◆ TASK BRIEF: Search the entries below for "Здолбунівська" and copy each matching line.

◆ INFORMATION GIVEN:
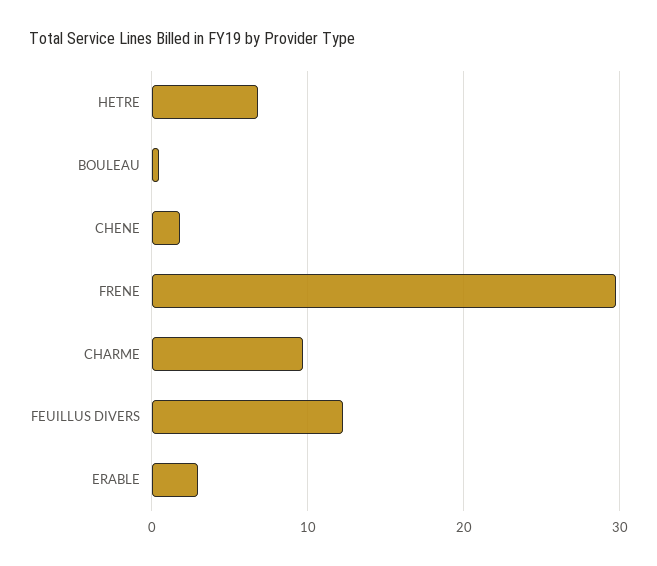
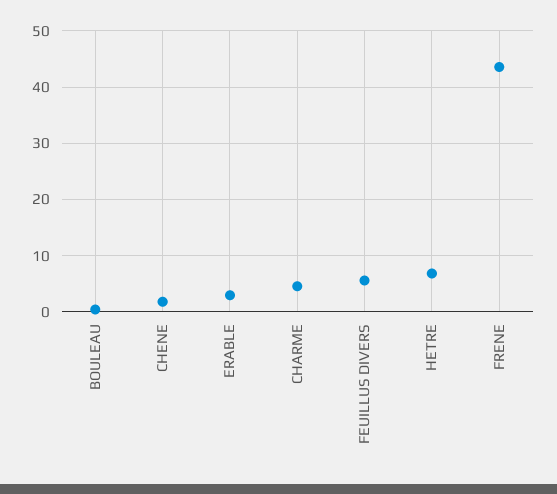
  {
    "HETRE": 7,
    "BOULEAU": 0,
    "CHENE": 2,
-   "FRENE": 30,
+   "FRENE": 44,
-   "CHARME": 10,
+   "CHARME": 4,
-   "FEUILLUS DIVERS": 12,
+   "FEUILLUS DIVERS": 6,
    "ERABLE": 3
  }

* * *

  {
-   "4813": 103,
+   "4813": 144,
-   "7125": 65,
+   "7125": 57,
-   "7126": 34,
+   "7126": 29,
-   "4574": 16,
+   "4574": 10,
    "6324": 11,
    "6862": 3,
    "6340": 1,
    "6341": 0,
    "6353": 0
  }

---

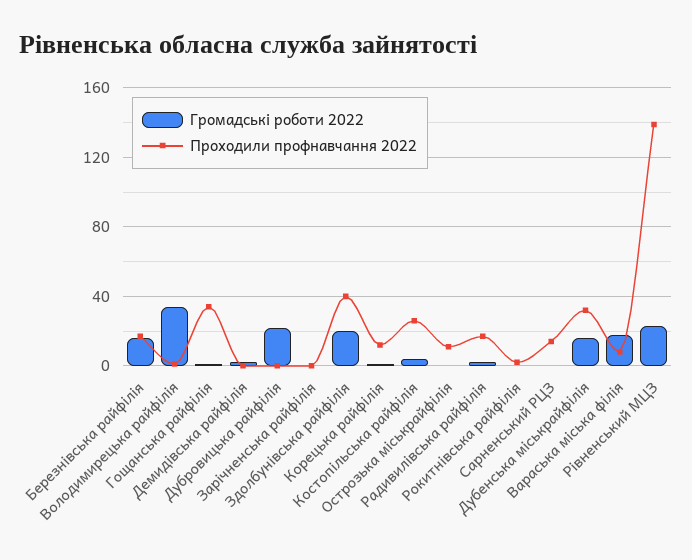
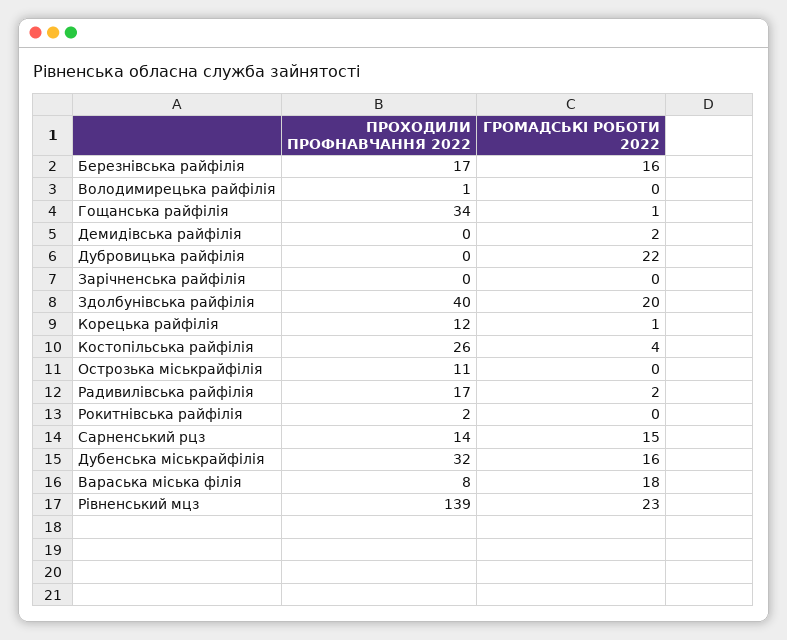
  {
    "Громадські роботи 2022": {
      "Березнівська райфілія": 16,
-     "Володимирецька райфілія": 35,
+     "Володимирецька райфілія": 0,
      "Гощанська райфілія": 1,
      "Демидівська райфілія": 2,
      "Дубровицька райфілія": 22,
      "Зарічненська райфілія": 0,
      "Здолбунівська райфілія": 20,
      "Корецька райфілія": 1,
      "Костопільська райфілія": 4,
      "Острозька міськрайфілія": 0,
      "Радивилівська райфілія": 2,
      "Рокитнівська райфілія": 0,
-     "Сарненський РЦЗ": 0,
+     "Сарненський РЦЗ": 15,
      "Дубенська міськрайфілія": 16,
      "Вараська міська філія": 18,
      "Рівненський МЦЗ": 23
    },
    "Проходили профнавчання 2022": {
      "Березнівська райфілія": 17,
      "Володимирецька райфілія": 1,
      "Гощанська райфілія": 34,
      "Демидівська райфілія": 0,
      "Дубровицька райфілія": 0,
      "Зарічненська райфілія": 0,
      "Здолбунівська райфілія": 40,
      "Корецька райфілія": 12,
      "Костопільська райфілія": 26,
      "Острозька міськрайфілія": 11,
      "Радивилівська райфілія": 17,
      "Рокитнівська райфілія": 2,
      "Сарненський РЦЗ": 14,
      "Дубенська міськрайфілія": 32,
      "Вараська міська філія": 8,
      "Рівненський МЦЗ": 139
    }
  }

◆ SOLUTION:
      "Здолбунівська райфілія": 20,
      "Здолбунівська райфілія": 40,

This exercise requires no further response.